本文:
IMSジャパン 09年度 国内医療用医薬品市場 7.2%増の8兆8516億円
公開日時 2010/02/24 04:01
IMSジャパンは2月22日、09年1~12月の国内医療用医薬品の売上高(薬価ベース)が前年比7.2%増の8兆8516億4700万円だったと発表した。薬価改定の年に当たらなかったことや、新型インフルエンザ流行が追い風となり、高い伸び率を示した。薬効別でみると、最も伸長率の高かった抗腫瘍薬剤、脂質調整剤・動脈硬化用剤が2ケタ成長と市場の伸長に大きく寄与した一方、抗菌剤やCa拮抗剤はマイナス成長だった。企業別では上位20社にランクインした中外製薬やサノフィ・アベンティスが2割近い売上増となり好調だったが、ファイザーは主力のノルバスクの売上を大幅に減らした影響で3.1%の減収となった。また、上位10製品ではARBオルメテックの躍進が目立った。【修正済み、修正箇所は斜体】
市場別でみると、病院市場が3兆3976億1500万円(前年比5.2%増)、開業医市場が2兆2383億200万円(6.1%増)、薬局その他の市場(主に調剤薬局)が3兆2157億3000万円(10.4%増)--。
売上高の上位10製品は1位、2位ともにARBで、トップがブロプレスの1514億4100万円(1.8%増)、2位がディオバンで1400億円(4.4%増)だった。3位以下はスタチンのリピトールが1117億6600万円(4.4%増)、アルツハイマー型認知症治療薬アリセプトが1093億8100万円(19.9%増)、Ca拮抗剤治療薬ノルバスクが1090億5700万円(12.5%減)、鎮痛消炎剤モーラスが915億8900万円(10.0%増)、ARBオルメテックが823億5700万円(24.2%増)、消化性潰瘍治療剤タケプロンが813億8700万円(9.5%増)、ARBミカルディスが781億3000万円(9.2%増)、前立腺がん等治療剤リュープリンが749億4600万円(3.8%増)--となった。

(保存済みデータ項目)
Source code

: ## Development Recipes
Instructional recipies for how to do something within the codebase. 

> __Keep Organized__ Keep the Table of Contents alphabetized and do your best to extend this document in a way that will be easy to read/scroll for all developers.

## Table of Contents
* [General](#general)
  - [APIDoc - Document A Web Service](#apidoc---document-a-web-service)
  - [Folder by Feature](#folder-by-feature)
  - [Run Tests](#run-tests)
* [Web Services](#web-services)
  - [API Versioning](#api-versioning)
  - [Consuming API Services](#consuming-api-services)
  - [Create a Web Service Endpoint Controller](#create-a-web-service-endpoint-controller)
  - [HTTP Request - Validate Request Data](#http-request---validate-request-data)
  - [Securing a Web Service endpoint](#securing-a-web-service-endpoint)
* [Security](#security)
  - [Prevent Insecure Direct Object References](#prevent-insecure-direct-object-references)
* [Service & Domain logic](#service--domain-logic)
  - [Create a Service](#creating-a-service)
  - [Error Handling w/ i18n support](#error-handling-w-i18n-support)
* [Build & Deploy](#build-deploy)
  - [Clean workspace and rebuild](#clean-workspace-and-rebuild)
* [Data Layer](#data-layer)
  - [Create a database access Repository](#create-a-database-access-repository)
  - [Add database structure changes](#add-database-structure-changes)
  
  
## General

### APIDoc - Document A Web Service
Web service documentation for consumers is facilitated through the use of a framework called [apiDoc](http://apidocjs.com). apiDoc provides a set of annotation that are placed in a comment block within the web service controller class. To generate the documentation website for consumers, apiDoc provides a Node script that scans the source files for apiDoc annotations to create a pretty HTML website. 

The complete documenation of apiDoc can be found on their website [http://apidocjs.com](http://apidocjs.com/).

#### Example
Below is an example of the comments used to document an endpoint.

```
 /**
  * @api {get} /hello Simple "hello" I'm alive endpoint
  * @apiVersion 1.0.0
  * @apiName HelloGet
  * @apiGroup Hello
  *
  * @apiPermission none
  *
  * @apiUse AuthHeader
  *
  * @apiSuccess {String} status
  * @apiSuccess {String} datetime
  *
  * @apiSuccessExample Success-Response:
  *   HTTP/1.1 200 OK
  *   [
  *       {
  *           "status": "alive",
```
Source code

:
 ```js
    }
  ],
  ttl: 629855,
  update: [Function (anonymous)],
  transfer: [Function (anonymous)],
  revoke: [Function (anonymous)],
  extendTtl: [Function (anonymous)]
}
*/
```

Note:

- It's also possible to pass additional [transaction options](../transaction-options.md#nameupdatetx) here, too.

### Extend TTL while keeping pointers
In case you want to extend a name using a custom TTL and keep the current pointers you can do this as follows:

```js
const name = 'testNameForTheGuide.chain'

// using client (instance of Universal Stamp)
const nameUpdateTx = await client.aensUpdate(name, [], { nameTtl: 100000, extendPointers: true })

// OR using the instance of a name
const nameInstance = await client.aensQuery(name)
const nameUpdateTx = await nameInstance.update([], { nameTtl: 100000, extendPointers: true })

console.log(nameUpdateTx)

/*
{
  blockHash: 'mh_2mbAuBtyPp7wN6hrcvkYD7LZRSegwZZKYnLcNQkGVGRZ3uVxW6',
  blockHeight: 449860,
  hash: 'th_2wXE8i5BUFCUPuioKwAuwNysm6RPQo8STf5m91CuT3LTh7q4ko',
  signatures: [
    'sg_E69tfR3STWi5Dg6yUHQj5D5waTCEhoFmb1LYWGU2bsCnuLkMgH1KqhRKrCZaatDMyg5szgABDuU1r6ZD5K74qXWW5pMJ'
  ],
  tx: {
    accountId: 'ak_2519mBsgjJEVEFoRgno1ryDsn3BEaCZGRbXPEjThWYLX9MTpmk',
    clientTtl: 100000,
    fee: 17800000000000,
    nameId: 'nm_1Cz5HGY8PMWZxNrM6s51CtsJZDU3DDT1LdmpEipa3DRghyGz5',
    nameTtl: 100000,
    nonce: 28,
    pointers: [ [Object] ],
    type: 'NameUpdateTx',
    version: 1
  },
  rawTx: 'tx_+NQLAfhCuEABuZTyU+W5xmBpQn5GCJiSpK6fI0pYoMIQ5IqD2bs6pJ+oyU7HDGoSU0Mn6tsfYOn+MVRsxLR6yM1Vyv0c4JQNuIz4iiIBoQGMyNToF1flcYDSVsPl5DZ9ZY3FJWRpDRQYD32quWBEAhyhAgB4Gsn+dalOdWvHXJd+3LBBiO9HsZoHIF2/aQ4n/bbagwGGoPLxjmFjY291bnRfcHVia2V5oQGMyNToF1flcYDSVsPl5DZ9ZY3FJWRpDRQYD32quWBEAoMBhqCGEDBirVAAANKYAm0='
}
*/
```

設問:
(a) 国内医療用医薬品市場の記事で、売上高上位10製品のうちARBとされている製品名をすべて挙げてください。
(b) 国内医療用医薬品市場の記事を、最後の文に続けて書き進めてください。

解答結果:
(a) ブロプレス、ディオバン、オルメテック、ミカルディス

(b)
販売会社ランキングの上位10社は、トップが武田薬品で6789億円(3.1%増)、2位がアステラス製薬で6264億400万円(5.6%増)、3位が第一三共で5162億9000万円(4.1%増)。4位以下は、中外製薬4207億8300万円(19.0%増)、田辺三菱製薬4133億8300万円(4.2%増)、ノバルティスファーマ3553億2800万円(6.5%増)、エーザイ3514億6900万円(12.4%増)、ファイザー3303億7800万円(3.1%減)、GSK2719億7100万円(14.6%増)、大塚製薬2523億9500万円(9.1%増)--と続いた。
薬効別でみると、上位10薬効は前年と変わらず、トップはレニン-アンジオテンシン系作用薬(6105億3100万円、8.2%増)、2位は抗腫瘍剤(5338億3000万円、16.0%増)、3位は制酸剤、鼓腸および、潰瘍治療剤(4466億円5100万円、4.6%増)。このうち抗腫瘍薬剤は分子標的薬が伸長の原動力となっており、1位のレニン・アンジオテンシン系作用薬との差を前年の1007億円から09年度は767億円まで縮めた。大腸がん治療薬アバスチン(413億円、77.4%増)は薬効内トップの慢性骨髄性白血病治療薬グリベック(464億円、3.3%増)とともに400億円製品に加わり、薬効内順位も前年の8位から3位にランクアップした。
また、好調だった脂質調整剤・動脈硬化用剤市場は、リピトール(1117億円、4.4%増)が、前年の2.3%減のマイナスからプラスに転じたことに加え、後発品の影響を受けた2位のメバロチン(556億円、8.0%減)との差を広げた。新世代の高脂血症治療剤のクレストール(併売品)は大きく成長し、アストラゼネカでは61.4%増の280億円、塩野義製薬は46.4%増の263億円となった。マイナス成長となったCa拮抗剤市場はアムロジピンの特許切れに伴う後発品の影響を受け、ノルバスクは12.5%減の1090億円、アムロジンは10.7%減の612億円となった。